Thursday, March 15, 2012

The Best Flavor

I am finishing up Michael J Sullivan's Riyria Revelations and am pleasantly surprised by the quality of the story.  While I wholeheartedly endorse the series, the more interesting thing to me is the author's interview.  Most specifically, this:

           "For years now I have heard few...lament that repetitive theme....they are tired of the same old hero-               
            vanquishing-evil and want something new.  Something more real, more believable.  Which to me 
            sounds like someone saying they love chocolate, the just wished it wasn't so chocolatey and that it 
            tasted more like vanilla."


Having an established genre author admit to the feelings he describes is akin to NASA spontaneously admitting that we faked the first moon landing.

"Are you sure the wind rippling isn't going to give it away?"

It drives me insane that every new speculative fiction I pick up spends a thousand pages developing a deep, resonant theme that parallels the real world.  And there will be no MacGuffin.  If I found myself wanting to read Atlas Shrugged again, I would gouge my own eyes out with a rusty spoon.

As seen in the last reasonably tolerable Kevin Costner movie.

So, you see, I don't want to read it, I get suckered in by Tor's shield on the spine.  Then I read 300,000 words of political intrigue, conspiracies, and judiciary debate about the rights of the parasite wurms of Arenon IV.  All I really wanted was a wizard burninating some orcs.

Sullivan goes on to defend his own work, which makes his Oz-like unveiling a little less impressive.  But ultimately, the idea that someone can't just write a boring old hack n' slash novel is depressing.  Joseph Campbell described thousands of concurrent mythologies that all feature similar elements.  They endured because they were entertaining and popular.  We can read them today because they are always fun.  No, KJ Parker's Engineer trilogy isn't better than Brook's Shannara work.  But it is worth spending the few days it will take to finish the books.

Similarly, the constant quest to destroy any hope we might have that our future generations will even know what a poem is has become mindbogglingly stupid.  I've got a list, here's the order of the list that it's in.
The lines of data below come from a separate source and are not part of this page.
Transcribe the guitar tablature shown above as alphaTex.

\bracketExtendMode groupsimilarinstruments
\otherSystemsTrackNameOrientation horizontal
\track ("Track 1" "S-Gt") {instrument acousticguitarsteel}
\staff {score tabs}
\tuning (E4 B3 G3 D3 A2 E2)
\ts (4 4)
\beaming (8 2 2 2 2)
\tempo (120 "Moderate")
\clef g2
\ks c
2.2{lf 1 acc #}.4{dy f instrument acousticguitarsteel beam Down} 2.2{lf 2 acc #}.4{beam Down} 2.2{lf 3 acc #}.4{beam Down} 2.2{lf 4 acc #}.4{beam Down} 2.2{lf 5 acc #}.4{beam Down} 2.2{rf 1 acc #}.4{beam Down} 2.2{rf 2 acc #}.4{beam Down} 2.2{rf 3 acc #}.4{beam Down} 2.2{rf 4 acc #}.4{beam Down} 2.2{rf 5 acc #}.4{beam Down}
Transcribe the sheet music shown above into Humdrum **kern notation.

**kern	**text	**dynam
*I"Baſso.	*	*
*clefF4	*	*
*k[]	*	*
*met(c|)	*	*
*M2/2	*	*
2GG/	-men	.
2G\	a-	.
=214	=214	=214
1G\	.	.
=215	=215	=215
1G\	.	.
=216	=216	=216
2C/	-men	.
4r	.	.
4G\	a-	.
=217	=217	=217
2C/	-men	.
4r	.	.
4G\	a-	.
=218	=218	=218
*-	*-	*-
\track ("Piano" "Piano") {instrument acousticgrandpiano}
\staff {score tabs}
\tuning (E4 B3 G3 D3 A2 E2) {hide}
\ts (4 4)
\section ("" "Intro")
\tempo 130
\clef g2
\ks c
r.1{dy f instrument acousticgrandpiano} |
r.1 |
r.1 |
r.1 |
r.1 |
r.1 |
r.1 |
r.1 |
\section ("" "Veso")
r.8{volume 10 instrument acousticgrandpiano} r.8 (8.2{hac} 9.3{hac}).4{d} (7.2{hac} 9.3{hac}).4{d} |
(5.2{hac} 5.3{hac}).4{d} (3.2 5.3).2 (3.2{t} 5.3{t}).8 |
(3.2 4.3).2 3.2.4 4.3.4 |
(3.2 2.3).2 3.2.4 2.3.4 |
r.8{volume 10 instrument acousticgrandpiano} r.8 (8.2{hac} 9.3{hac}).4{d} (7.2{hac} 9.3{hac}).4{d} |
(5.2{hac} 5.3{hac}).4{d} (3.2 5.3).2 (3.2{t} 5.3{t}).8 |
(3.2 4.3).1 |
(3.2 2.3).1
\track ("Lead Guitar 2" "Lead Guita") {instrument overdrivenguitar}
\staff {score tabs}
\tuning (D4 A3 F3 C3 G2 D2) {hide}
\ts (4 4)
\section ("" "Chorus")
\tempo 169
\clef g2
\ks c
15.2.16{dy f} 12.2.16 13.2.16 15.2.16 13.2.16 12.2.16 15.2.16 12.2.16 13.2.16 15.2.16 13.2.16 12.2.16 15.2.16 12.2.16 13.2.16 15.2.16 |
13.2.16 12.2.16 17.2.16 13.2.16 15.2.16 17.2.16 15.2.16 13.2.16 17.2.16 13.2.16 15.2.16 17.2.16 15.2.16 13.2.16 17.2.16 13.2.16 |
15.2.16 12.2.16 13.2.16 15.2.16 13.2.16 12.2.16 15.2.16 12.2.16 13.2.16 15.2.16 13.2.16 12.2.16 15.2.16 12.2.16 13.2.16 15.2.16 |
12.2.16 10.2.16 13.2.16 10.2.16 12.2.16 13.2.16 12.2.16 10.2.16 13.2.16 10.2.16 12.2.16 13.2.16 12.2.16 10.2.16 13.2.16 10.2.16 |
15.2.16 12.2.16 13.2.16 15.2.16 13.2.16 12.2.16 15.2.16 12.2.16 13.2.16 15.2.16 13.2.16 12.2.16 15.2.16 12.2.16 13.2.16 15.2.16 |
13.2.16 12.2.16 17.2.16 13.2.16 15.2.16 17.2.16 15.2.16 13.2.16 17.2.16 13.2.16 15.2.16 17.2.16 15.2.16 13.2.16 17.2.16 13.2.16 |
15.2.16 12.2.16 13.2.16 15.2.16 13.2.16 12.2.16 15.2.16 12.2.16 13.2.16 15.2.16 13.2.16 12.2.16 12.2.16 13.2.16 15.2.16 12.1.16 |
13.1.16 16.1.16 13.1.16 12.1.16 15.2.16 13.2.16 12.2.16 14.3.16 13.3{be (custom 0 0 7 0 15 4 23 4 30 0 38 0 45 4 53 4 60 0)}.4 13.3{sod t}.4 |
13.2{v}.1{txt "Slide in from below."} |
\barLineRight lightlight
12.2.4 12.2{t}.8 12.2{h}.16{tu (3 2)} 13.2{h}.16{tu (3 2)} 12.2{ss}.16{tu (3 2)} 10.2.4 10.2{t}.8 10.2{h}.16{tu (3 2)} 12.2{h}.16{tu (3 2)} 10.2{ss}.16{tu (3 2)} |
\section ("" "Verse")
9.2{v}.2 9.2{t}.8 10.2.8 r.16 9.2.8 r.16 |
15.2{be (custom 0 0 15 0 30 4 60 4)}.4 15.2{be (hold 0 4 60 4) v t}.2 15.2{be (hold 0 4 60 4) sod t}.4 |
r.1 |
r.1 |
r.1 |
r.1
It goes Reggie, Jay-Z, Tupac, and Biggie, Andre from Outkast, Jada, Kurupt, Nas, and then me.
1)  Poetry can rhyme
2)  It can even be iambic
3)  Nothing on your tumblr can be considered poetry.
4)  Poetry does not have to be spoken in front of an audience of students with suspect scruples.
5)  If you are doing a "slam" or "reading," keep in mind that talking like William Shatner does not turn your 
     diary into poems.
6)  Punctuation was invented for a reason.*
7)  No one likes an ampersand.

*This.  This is why.

I'm thankful that the bow-legged, greasy, bastardized version of poetry exists at all, but I'm not going to invite it in for dinner, because I don't want it to mess with my kids.  I don't have kids.  I once wrote a fifty page critical evaluation of Frank Herbert's Dune so I know all about sucking the fun out of a good story.  I just don't want that to become the only real way of interacting with a book.

The way the publishers and the market treat stories with too much cliche isn't like complaining the chocolate is too chocolatey, it's like banning chocolate and forcing everyone to enjoy their damn vanilla.

"You will like it, or you will be forced to keep publishing on Smashwords."